What is the english word for
..the other activity in the restroom when you spend more time than pissing and requires tissues afterward to clean it? Poop? What is the formal word? I work with many english speaking expatriates but I never learn this word, nor in english books/magazines/movies/tv shows etc.
gundala
January 25th, 2006 8:28pm
HI JOSEPH
muppet
January 25th, 2006 8:29pm
Actually, it is something that is not polite to talk about, so there is no formal word, only euphemisms.
If you need to ask for directions, it is "I need to visit the lavatory (Britain) or bathroom/restroom (USA)".
Ian Boys
January 25th, 2006 8:33pm
Well it's an outright lie to say that there is no proper word, which is "defecate" or "evacuate" but this OP is almost certainly Joseph.
muppet
January 25th, 2006 8:34pm
That's something we have *many* words for. In polite conversation you'd not mention any of them, though, and not even make any direct reference to any sort of toilet activity if you can avoid it; in ascending order of vulgarity (i.e. least rude to rudest) here are a few samples:
Polite(ish):
"Going to use the facilities."
"Going to use the convenience."
A bit crude:
"Going to the lavatory/toilet/bathroom/restroom."
Crude:
"Do a number 2."
"Drop the babies off at the pool."
"Pinch one off."
"Lay some little brown fish."
Rude:
"Take a dump/crap."
Offensive:
"Have a shit."
Thanks for the explanation.
Muppet, I'm not Joseph. I'm another lurker from JOS forums.
gundala
January 25th, 2006 8:39pm
If formal=polite, then defecate isn't it. If formal=technical, then OK. But in a foreign country, you would not ask your hosts where you can go to defecate.
Ian Boys
January 25th, 2006 8:39pm
Formal = technical around these parts, Ian. As in, formally documented.
You folks use formal to mean polite, I guess.
muppet
January 25th, 2006 8:40pm
So if you go to a "formal dinner", it's technical? You crazy Americans!
'formal word for...' and 'formal dinner' are entirely different constructs, which you know, and you're not funny, you insufferable, Jesus-bearded, pervert.
muppet
January 25th, 2006 8:44pm
'formal word for' equals 'polite word for' everywhere in the world except inside muppet's brain. That's why muppet is such an apposite handle. It fits the personality to a tee.
Ian Boys
January 25th, 2006 8:48pm
"actually, it is something that is not polite to talk about,"

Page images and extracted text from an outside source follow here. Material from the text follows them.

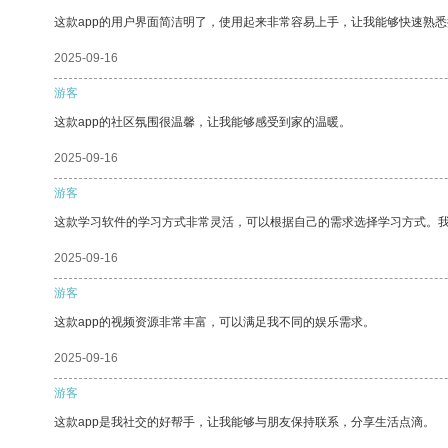
这款app的用户界面简洁明了，使用起来非常容易上手，让我能够快速熟
2025-09-16
游客
这款app的社区氛围很温馨，让我能够感受到家的温暖。
2025-09-16
游客
这款学习软件的学习方式非常灵活，可以根据自己的需求选择学习方式。
2025-09-16
游客
这款app的视频资源非常丰富，可以满足我不同的娱乐需求。
2025-09-16
游客
这款app是我社交的好帮手，让我能够与朋友保持联系，分享生活点滴。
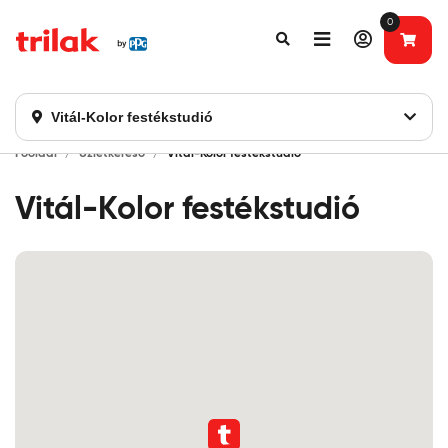
0
Fontos tájékoztatás!
Webshopunk hamarosan bezárásra kerül. Kérjük, új
rendelést már ne adjon le. Köszönjük eddigi bizalmát!
Vitál-Kolor festékstudió
Főoldal
Üzletkereső
Vitál-Kolor festékstudió
Vitál-Kolor festékstudió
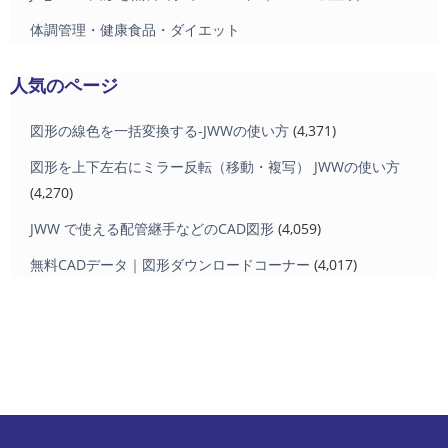
体調管理・健康食品・ダイエット
人気のページ
図形の線色を一括変換する-JWWの使い方
(4,371)
図形を上下左右にミラー反転（移動・複写） JWWの使い方
(4,270)
JWW で使える配管継手などのCAD図形
(4,059)
無料CADデータ｜図形ダウンロードコーナー
(4,017)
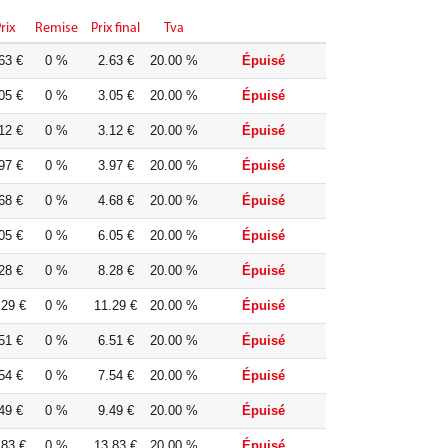
rix
Remise
Prix final
Tva
63 €
0 %
2.63 €
20.00 %
Épuisé
05 €
0 %
3.05 €
20.00 %
Épuisé
12 €
0 %
3.12 €
20.00 %
Épuisé
97 €
0 %
3.97 €
20.00 %
Épuisé
68 €
0 %
4.68 €
20.00 %
Épuisé
05 €
0 %
6.05 €
20.00 %
Épuisé
28 €
0 %
8.28 €
20.00 %
Épuisé
.29 €
0 %
11.29 €
20.00 %
Épuisé
51 €
0 %
6.51 €
20.00 %
Épuisé
54 €
0 %
7.54 €
20.00 %
Épuisé
49 €
0 %
9.49 €
20.00 %
Épuisé
.83 €
0 %
13.83 €
20.00 %
Épuisé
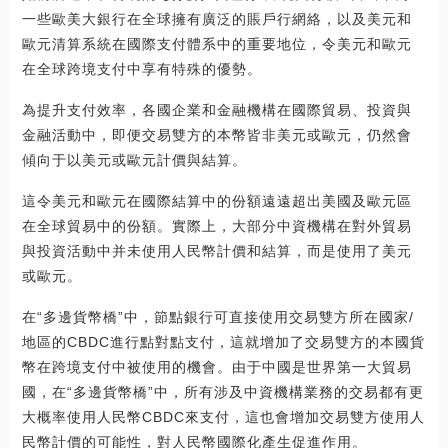
一些歐美大銀行在全球擁有廣泛的賬戶行網絡，以及美元和
歐元清算系統在國際支付體系中的重要地位，令美元和歐元
在全球跨境支付中享有特殊的優勢。
為提升支付效率，各國企業和金融機構在國際貿易、投資與
金融活動中，即便交易雙方的本幣皆非美元或歐元，仍然會
傾向于以美元或歐元計價與結算。
這令美元和歐元在國際結算中的份額遠遠超出美國及歐元區
在全球貿易中的份額。實際上，大部分中資機構在對外貿易
與投資活動中并未使用人民幣計價和結算，而是使用了美元
或歐元。
在“多邊貨幣橋”中，節點銀行可直接使用交易雙方所在國家/
地區的CBDC進行點對點支付，這就增加了交易雙方的本國貨
幣在跨境支付中被使用的機會。由于中國是世界第一大貿易
國，在“多邊貨幣橋”中，所有涉及中資機構業務的交易都有更
大概率使用人民幣CBDC來支付，這也會增加交易雙方使用人
民幣計價的可能性，對人民幣國際化產生促進作用。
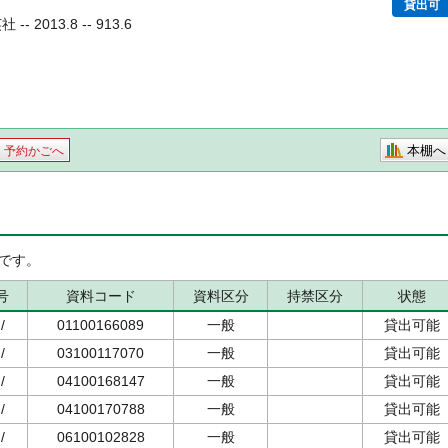
貸出可
 2013.8 -- 913.6
本棚へ
予約かごへ
です。
号
資料コード
資料区分
持禁区分
状態
/
01100166089
一般
貸出可能
/
03100117070
一般
貸出可能
/
04100168147
一般
貸出可能
/
04100170788
一般
貸出可能
/
06100102828
一般
貸出可能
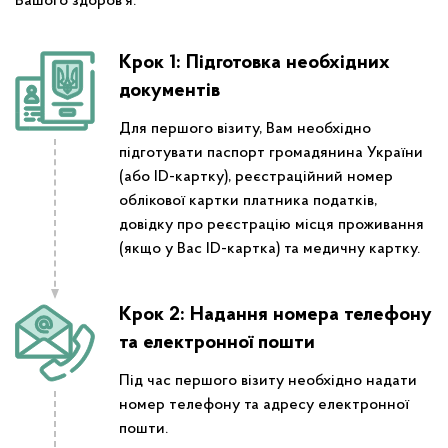
Вашого здоров’я.
Крок 1: Підготовка необхідних
документів
Для першого візиту, Вам необхідно
підготувати паспорт громадянина України
(або ID-картку), реєстраційний номер
облікової картки платника податків,
довідку про реєстрацію місця проживання
(якщо у Вас ID-картка) та медичну картку.
Крок 2: Надання номера телефону
та електронної пошти
Під час першого візиту необхідно надати
номер телефону та адресу електронної
пошти.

seriously Ian. are you *aware* that you have no sense of humour whatsoever?
I mean, not only is the OP clearly trying to yank someones chain (yours as it turns out), but also.....
ah, sod it.
FullNameRequired
January 25th, 2006 8:50pm
99.9% of the time, when someone says "formal {word | speech | form of address | etc.}" they mean "polite". Doesn't matter where you come from...
"I'm giving a formal speech after dinner."
"The Pope should be formally addressed as 'you in the funny hat'."
"In French, there are two forms of the second-person singular personal pronoun; 'tu' is informal, and 'vous' is formal."
And so on.
I've never noticed it before but Ian and Allan are very much alike.
They should start a furniture company.
muppet
January 25th, 2006 8:51pm
This whole topic makes me wanna take a shit.